* _Task_: From the data that follows, report how many lines hold the string "neck", giving only the number.

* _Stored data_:
>>>>>

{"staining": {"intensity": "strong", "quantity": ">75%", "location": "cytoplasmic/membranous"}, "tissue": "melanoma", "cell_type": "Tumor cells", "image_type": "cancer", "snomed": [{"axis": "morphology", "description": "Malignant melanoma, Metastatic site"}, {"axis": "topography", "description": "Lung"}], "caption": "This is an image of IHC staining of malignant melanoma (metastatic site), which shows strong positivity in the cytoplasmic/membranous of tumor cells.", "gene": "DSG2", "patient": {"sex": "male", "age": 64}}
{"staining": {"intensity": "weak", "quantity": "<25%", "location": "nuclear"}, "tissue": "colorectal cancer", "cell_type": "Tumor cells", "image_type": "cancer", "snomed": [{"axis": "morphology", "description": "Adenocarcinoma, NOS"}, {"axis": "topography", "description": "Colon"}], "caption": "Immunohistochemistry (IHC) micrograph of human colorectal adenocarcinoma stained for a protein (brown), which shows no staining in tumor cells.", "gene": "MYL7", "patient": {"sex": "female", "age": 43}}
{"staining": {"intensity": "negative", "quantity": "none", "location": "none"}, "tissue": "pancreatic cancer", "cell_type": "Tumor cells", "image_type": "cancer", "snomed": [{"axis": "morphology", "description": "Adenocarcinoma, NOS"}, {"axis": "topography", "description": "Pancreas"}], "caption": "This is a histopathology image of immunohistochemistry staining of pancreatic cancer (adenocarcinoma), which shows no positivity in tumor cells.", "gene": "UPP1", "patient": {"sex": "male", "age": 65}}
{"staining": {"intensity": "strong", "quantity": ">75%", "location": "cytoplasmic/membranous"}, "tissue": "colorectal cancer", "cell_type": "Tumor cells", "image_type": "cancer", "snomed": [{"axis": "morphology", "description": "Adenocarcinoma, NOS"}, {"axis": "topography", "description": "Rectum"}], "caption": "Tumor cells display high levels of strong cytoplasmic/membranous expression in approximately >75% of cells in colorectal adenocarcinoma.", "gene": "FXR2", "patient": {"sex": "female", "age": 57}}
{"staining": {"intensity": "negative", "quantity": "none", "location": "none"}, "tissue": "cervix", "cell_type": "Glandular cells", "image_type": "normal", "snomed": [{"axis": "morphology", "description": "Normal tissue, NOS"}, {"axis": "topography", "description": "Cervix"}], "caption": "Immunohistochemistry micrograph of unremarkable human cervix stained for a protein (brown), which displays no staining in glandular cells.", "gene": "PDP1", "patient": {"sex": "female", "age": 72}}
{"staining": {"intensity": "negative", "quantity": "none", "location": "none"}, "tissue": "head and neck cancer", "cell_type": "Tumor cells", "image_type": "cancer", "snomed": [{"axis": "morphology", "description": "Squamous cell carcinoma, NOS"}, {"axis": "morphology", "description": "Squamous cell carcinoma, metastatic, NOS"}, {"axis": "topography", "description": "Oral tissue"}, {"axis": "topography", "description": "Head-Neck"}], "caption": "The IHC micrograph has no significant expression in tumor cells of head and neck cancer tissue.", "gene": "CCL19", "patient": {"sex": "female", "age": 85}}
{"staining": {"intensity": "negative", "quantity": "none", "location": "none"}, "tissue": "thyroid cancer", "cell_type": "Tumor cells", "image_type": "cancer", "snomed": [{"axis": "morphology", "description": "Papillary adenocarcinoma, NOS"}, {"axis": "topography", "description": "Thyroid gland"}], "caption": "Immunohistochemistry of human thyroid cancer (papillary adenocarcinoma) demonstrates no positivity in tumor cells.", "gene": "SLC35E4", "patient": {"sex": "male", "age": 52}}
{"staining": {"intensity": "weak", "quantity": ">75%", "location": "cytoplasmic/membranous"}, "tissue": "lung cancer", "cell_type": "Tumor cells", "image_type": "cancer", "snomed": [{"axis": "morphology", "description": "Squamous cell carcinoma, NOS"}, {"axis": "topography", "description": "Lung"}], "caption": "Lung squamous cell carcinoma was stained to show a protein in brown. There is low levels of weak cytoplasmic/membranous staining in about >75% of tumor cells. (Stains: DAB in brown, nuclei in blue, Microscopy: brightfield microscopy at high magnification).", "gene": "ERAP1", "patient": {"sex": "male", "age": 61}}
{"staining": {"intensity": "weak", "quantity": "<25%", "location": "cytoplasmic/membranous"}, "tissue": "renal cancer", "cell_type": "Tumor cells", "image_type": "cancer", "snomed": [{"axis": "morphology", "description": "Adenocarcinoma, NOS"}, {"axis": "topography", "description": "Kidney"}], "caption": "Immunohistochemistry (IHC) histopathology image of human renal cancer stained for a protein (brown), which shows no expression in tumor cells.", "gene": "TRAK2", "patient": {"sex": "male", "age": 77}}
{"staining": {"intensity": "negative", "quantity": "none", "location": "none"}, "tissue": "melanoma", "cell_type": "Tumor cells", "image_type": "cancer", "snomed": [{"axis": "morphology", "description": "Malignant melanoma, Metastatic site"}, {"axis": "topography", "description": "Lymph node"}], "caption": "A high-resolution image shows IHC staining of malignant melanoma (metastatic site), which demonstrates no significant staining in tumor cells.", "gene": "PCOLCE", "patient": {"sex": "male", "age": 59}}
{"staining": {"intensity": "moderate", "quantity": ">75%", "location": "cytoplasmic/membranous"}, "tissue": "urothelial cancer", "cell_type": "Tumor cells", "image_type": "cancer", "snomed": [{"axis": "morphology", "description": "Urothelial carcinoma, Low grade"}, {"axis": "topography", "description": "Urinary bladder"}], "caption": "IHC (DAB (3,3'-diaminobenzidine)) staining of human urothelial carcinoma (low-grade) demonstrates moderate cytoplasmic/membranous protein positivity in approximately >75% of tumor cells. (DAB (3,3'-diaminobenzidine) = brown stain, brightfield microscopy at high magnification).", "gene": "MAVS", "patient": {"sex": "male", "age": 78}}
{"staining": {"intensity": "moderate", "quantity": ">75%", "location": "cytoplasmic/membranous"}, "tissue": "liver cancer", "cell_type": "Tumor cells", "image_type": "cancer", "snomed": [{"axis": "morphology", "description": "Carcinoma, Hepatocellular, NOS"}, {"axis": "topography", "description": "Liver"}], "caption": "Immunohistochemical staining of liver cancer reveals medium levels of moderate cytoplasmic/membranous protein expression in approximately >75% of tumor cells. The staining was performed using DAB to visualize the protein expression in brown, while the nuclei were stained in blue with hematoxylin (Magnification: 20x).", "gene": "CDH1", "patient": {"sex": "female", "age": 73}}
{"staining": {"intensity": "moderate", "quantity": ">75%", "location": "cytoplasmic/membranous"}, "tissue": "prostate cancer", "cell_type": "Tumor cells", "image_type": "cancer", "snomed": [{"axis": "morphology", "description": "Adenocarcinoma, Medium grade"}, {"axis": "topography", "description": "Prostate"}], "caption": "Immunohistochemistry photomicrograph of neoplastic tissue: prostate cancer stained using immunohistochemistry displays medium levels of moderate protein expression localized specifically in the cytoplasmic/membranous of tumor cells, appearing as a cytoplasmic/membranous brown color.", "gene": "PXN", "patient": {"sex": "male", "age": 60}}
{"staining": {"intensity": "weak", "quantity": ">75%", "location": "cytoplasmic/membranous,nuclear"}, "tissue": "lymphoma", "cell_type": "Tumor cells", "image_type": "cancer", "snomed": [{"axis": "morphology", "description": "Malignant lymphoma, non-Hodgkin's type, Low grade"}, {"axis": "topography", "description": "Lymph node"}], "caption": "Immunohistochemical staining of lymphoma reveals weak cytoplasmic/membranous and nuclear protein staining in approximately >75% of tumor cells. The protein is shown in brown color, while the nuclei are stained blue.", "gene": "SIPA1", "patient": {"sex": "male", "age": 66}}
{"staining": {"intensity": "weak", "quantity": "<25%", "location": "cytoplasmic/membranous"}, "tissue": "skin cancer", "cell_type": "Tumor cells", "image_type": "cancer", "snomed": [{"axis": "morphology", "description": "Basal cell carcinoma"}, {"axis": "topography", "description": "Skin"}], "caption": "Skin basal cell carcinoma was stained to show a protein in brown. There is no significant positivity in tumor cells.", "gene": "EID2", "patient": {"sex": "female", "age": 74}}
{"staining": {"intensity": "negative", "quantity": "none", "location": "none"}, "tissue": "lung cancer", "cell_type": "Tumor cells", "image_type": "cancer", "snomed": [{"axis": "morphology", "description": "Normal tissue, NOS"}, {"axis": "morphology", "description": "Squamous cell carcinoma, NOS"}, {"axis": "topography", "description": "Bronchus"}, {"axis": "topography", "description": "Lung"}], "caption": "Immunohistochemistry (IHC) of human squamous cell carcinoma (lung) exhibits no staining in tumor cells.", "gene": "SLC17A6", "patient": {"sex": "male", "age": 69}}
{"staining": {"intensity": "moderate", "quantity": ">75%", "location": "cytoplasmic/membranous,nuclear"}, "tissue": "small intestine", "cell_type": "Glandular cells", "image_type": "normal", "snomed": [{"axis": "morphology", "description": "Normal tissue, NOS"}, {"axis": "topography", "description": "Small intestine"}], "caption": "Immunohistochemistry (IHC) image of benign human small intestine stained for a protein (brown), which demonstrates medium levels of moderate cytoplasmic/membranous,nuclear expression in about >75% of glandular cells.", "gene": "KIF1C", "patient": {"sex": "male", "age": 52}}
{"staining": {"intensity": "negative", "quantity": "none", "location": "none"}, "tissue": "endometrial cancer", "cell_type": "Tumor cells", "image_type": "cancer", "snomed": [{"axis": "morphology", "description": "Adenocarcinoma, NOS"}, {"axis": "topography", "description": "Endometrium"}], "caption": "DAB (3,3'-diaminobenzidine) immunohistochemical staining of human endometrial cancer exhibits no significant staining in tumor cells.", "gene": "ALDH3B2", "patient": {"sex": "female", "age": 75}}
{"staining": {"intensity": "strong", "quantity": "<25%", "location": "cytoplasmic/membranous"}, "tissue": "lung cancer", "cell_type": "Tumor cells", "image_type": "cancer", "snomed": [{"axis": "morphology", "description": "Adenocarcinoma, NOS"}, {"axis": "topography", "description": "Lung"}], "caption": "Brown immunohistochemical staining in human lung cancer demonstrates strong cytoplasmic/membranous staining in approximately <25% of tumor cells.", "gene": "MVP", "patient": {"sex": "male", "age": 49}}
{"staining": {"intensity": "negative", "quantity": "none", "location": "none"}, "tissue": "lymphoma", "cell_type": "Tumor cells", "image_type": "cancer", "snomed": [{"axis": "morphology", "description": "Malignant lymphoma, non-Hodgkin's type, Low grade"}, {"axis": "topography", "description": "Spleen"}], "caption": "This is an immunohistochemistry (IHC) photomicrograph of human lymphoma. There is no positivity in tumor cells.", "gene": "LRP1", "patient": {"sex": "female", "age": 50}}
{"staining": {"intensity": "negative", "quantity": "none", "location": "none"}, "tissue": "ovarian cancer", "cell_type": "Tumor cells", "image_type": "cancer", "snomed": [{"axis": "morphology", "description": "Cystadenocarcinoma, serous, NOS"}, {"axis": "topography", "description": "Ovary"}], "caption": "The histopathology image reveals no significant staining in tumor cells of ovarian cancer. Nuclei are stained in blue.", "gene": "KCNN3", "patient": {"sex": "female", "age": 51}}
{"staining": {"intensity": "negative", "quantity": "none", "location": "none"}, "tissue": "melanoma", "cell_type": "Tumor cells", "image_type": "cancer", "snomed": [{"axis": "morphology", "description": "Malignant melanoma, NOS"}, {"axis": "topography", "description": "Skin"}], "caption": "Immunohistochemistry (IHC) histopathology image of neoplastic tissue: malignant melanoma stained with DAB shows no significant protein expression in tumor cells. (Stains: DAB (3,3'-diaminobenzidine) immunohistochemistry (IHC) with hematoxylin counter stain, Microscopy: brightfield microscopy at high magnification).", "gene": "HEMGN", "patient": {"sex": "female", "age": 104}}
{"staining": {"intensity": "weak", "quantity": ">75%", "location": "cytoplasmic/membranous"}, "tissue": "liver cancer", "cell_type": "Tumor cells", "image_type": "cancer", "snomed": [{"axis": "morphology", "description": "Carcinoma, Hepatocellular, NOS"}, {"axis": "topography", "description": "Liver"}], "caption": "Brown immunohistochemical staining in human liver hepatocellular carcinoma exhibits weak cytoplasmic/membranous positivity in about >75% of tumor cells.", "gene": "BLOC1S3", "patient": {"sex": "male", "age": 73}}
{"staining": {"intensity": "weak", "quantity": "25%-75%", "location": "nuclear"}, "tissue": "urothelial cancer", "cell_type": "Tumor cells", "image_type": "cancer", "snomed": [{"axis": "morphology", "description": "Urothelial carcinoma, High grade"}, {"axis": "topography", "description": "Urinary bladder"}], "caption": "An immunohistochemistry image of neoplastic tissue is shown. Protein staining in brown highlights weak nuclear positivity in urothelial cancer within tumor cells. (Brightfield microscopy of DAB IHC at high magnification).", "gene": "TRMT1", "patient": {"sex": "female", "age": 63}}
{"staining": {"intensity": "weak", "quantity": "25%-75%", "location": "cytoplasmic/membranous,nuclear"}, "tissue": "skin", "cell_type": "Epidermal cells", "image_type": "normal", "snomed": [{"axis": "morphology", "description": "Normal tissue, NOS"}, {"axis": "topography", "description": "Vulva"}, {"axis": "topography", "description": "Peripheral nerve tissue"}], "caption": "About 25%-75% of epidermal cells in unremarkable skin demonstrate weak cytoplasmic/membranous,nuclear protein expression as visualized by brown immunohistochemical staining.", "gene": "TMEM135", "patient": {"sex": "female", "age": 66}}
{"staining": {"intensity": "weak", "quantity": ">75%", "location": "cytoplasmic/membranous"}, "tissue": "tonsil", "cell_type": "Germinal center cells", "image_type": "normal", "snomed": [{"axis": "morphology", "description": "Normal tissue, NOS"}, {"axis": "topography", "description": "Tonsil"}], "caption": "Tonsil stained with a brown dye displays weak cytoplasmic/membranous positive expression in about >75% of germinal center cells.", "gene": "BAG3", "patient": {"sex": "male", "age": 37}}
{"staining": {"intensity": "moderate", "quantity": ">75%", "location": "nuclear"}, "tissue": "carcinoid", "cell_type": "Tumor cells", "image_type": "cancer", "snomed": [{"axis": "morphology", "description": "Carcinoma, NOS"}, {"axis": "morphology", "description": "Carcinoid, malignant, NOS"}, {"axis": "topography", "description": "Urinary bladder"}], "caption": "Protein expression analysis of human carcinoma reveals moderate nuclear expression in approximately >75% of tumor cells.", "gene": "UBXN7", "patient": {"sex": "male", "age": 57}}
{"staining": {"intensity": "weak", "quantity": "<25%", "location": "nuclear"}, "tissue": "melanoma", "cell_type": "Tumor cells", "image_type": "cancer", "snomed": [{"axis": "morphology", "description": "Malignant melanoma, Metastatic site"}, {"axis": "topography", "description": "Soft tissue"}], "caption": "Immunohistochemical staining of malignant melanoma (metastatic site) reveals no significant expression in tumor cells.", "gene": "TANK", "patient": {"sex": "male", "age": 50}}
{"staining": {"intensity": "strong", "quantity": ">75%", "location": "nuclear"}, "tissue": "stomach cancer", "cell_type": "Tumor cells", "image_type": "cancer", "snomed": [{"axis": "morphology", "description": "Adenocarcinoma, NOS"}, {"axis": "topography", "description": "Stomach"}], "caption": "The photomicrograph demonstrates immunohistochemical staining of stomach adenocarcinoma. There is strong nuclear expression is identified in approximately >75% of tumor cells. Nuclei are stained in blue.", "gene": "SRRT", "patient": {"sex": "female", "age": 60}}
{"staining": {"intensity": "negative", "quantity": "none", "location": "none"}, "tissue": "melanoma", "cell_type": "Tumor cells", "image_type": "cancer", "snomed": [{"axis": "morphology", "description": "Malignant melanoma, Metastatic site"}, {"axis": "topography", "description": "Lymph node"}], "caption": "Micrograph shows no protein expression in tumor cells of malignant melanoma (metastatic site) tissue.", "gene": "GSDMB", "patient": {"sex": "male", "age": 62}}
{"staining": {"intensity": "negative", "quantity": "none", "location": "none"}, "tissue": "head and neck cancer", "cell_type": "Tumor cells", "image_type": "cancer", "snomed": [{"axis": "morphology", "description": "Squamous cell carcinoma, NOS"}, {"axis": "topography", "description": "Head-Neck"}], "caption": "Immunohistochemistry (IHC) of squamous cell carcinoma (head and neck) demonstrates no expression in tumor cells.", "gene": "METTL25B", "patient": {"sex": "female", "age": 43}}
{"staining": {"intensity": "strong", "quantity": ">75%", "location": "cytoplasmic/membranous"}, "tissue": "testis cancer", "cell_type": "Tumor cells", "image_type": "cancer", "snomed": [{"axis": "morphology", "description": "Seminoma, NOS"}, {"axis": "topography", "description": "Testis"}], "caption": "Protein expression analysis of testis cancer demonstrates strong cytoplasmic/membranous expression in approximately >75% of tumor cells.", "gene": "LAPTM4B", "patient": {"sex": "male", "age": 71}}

<<<<<

* _Response for this exercise_: 2